Other striking paintings are “Palma y Palma” and “Cuerpos Pintados” and “Cuerpo Humano Cuerpos Pintados” by Roberto Edwards.

“They are acrylic photographs of the actual painted bodies and are absolutely reflective of the new Chile, where the inhibitions of the past are fading away to give the authors flexibility in the use of color and shape,” Norma said. “Very original and beautiful.”

In the dining room there is the painting “Alicia La Japonesa” by Claudio Herrera, a young painter with a technique where detail and smallness go hand in hand with amplitude and color.

Next to this is “The Water Melon” by Roser Bru, one of Chile’s most well-known artists. This painting was hiding in an office in the embassy and Norma put it where she thought it belonged.

The ambassador said: “I was particularly keen to have such provocative art there because the dining room in the residence is equivalent to the seminar table at the university, where a lot of interesting conversations take place.”

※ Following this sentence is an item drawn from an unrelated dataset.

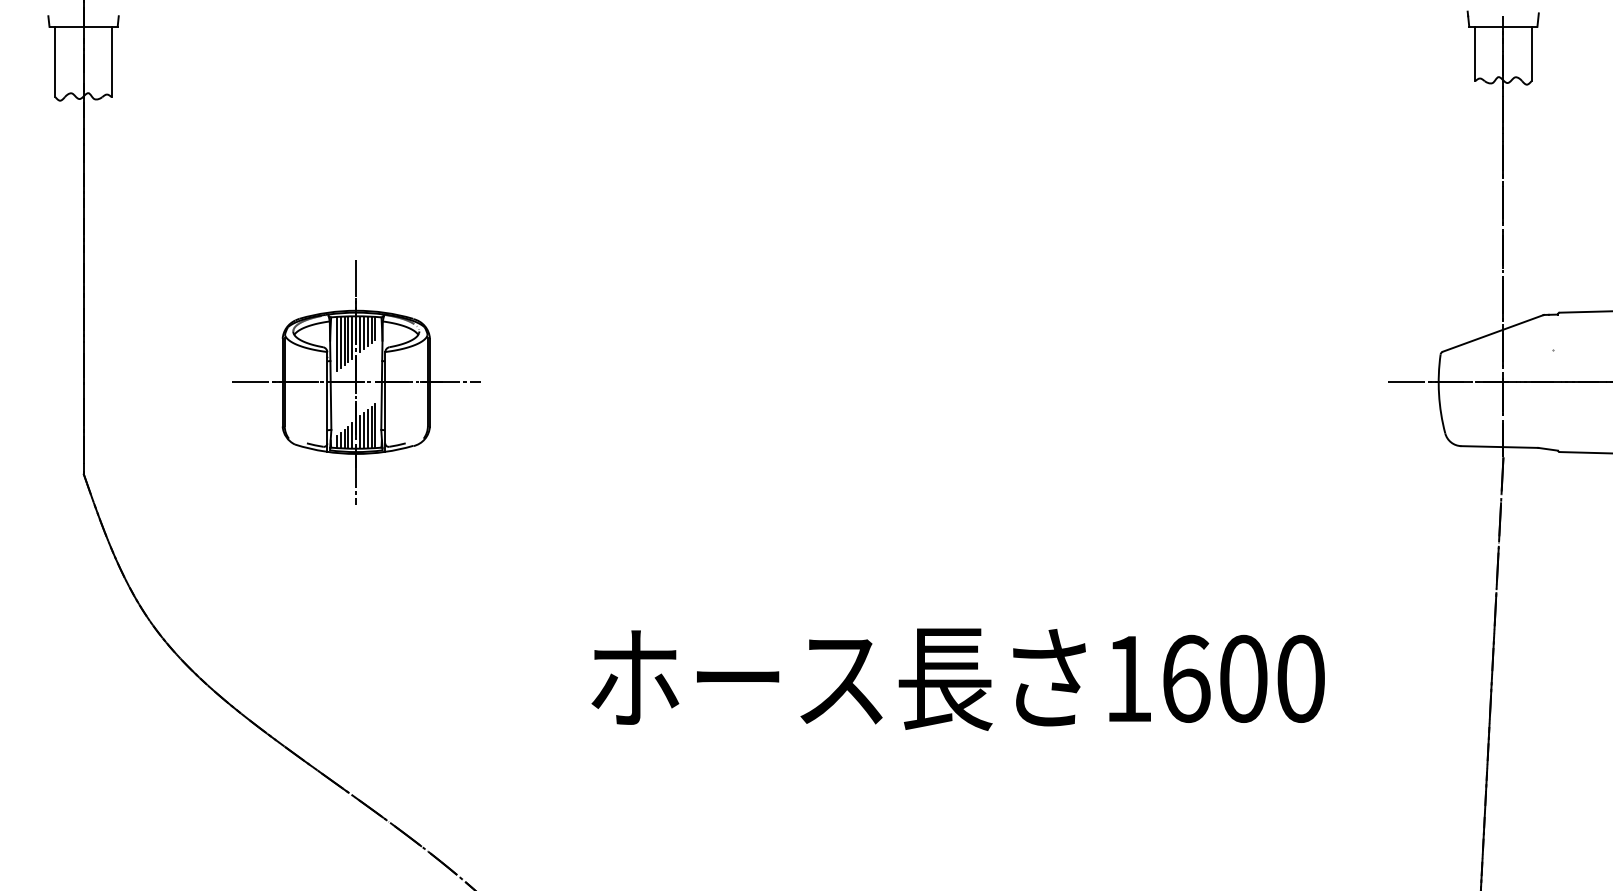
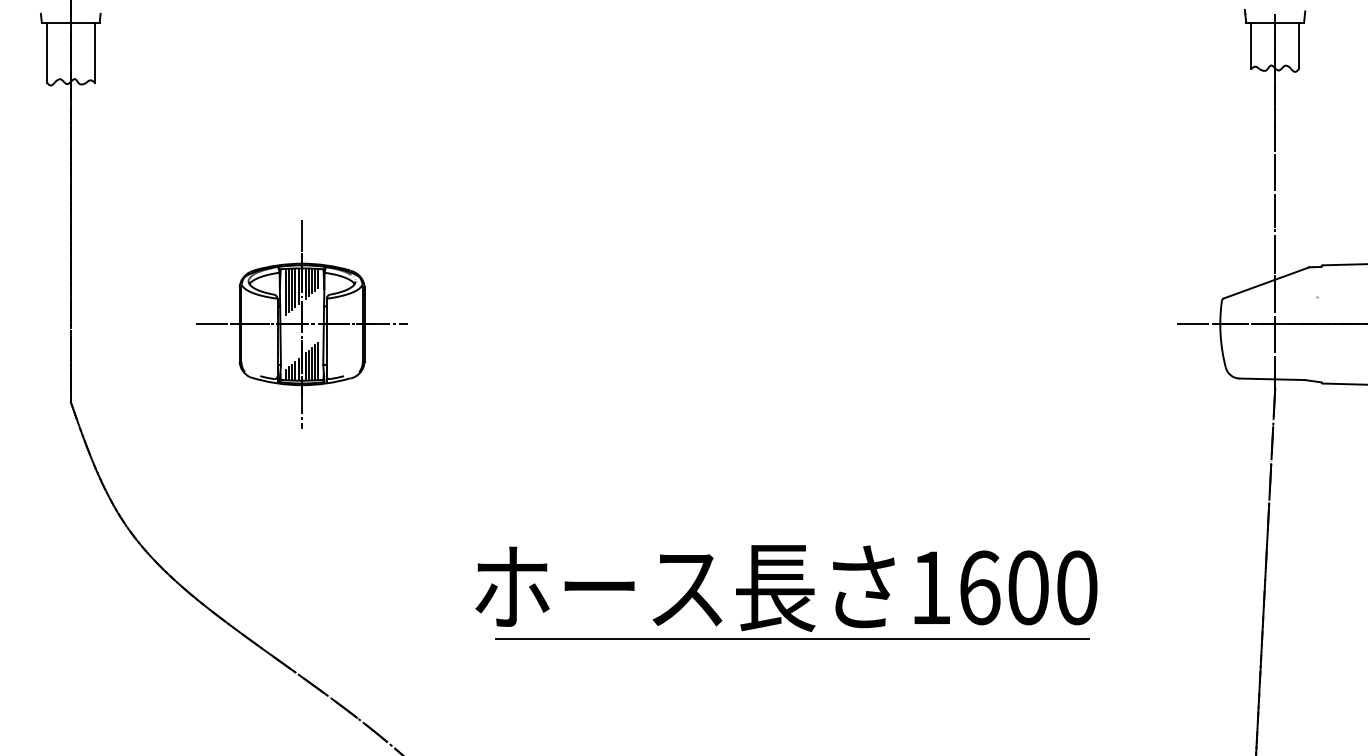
text: (957, 679) -> (785, 588), moved
line: (933, 752) -> (791, 638), added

“All the modern artworks in the residence represent the new soul of Chile in a world full of uncertainty and challenges,” Norma said.

“My motivation comes from a true love of art and a conviction that the best way to show what your country is and represents is by showing the artistic expressions of that country — be they ceramics, paintings, sculptures, photography, poetry, literature, and nowadays also videos and movies.”

Chile in 1970 became the first country in South America to establish a diplomatic relationship with China. It also was the first country to sign an individual free trade agreement with China, in 2005.